Brighton Festival: Brighton – Symphony of a City, Brighton Dome

A cinematic cross-section of life in London-by-Sea

Brighton’s barely a city. It was awarded the title in 2004 without having to build a cathedral, or become bigger than a greatly swollen version of Brighthelmstone, the fishing village it once was, hemmed in from further growth by the South Downs and the sea. For all the relentless tide of London incomers and tourists, and the bustle of the bohemian North Laine, most of Brighton is quiet and peaceful, hardly urban compared to the capital. Fitting it into the venerable “city symphony” film genre, defined by the magically evocative Berlin: Die Sinfonie der Großstadt (1927), is a challenge partially met by this Brighton Festival commission.

Ed Hughes’s score in seven movements, played live by the Orchestra of Light and Sound (tonight combining professional players with Sussex students), matches Lizzie Thynne’s otherwise silent film as it moves from dawn to night. Jagged strings and percussion soundtrack fast-cut scenes of the morning rush hour around Brighton station, bakers and coffee shops. Later, strings and woodwind are more pastorally restful during the annual Gay Pride parade, a moving contrast to its riotous sonic reality which suggests the distinctiveness city status does demand: Brighton as a libertarian, sexually diverse stronghold. More than most English places, there’s licence here to do as you like.

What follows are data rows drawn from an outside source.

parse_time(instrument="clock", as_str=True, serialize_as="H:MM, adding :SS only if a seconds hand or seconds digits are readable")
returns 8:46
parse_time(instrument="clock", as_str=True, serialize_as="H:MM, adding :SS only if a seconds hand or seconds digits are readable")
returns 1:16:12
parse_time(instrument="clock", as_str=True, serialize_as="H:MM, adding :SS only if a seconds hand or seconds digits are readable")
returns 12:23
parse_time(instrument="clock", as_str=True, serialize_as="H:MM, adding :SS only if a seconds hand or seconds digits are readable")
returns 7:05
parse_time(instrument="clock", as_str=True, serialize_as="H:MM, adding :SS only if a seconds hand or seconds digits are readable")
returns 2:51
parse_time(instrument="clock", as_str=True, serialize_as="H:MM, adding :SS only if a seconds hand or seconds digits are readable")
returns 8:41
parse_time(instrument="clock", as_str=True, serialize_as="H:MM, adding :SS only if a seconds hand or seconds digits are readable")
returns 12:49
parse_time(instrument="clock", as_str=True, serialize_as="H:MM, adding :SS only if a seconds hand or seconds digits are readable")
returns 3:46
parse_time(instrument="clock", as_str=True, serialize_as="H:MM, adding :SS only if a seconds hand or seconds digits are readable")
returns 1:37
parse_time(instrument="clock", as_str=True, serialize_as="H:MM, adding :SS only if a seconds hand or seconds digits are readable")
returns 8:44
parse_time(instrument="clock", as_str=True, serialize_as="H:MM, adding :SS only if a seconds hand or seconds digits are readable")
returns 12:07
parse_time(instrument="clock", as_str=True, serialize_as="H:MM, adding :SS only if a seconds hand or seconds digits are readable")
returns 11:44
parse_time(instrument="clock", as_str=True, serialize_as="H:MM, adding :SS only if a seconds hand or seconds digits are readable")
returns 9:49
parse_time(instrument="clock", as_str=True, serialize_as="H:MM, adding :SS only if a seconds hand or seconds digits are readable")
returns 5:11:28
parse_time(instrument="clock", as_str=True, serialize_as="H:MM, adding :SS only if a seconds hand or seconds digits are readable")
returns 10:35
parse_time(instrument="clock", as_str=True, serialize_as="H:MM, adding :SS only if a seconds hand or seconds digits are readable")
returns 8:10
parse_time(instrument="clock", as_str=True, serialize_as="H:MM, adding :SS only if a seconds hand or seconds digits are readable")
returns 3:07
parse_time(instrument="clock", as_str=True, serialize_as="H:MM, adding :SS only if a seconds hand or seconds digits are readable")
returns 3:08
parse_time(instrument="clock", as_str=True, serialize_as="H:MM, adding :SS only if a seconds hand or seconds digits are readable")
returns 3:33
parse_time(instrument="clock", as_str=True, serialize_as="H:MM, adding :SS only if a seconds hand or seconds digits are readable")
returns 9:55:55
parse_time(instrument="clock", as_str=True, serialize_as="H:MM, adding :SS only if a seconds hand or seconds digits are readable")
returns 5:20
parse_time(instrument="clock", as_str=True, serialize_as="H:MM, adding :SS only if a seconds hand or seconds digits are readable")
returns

Thynne intercuts brief vintage footage, contrasting today’s struggling but wonderful Open Market with its Sixties ancestor. Brighton’s wide radical streak is shown in a 1938 march including banners from the local Co-op and the Communist Party of Eastbourne, their embattled hope about to be swept away: “21 Years of Peace”; “Act and It Can Be Done”; “No Unemployment in Russia”; “International Brigade – Welcome Home”. Wreath-laying for recent Spanish Civil War dead cuts to the War Memorial today, then a “Remember Gaza” banner, and flower-petals scattered by protesters in the sea. Thynne rhymes like this elsewhere, cutting from a cemetery to lively kids at a skateboard park. She also borrows from previous city symphonies with fictive moments, as when two women lock gazes in a bookshop window, and leave together.

Seeing familiar sights from a different, big-screen angle is fun for locals. The constant, poignant revelation in seeing 1927 Berlin won’t come yet, though. Maybe Southern Rail trains and grainless digital footage, dull-looking now, will gain a nostalgic strangeness with time, as the sight of people walking in a lost era usually does. The University of Sussex students filmed tapping at laptops and absorbed by screens, in between the usual youthful adventures, may date most evocatively.

The programme’s second half continued the silent film theme with a double-bill of Harold Lloyd’s Never Weaken (1921) and Laurel and Hardy’s Liberty (1929), with Neil Brand superbly at the piano (though Lloyd hated it as accompaniment). Lloyd’s bright irreverence and excruciatingly drawn-out sequence of attempted suicide then attempted survival, scrabbling and falling across dizzyingly high building-site girders, was urban, silent genius, crossing almost a century to fill a hall with howls of laughter.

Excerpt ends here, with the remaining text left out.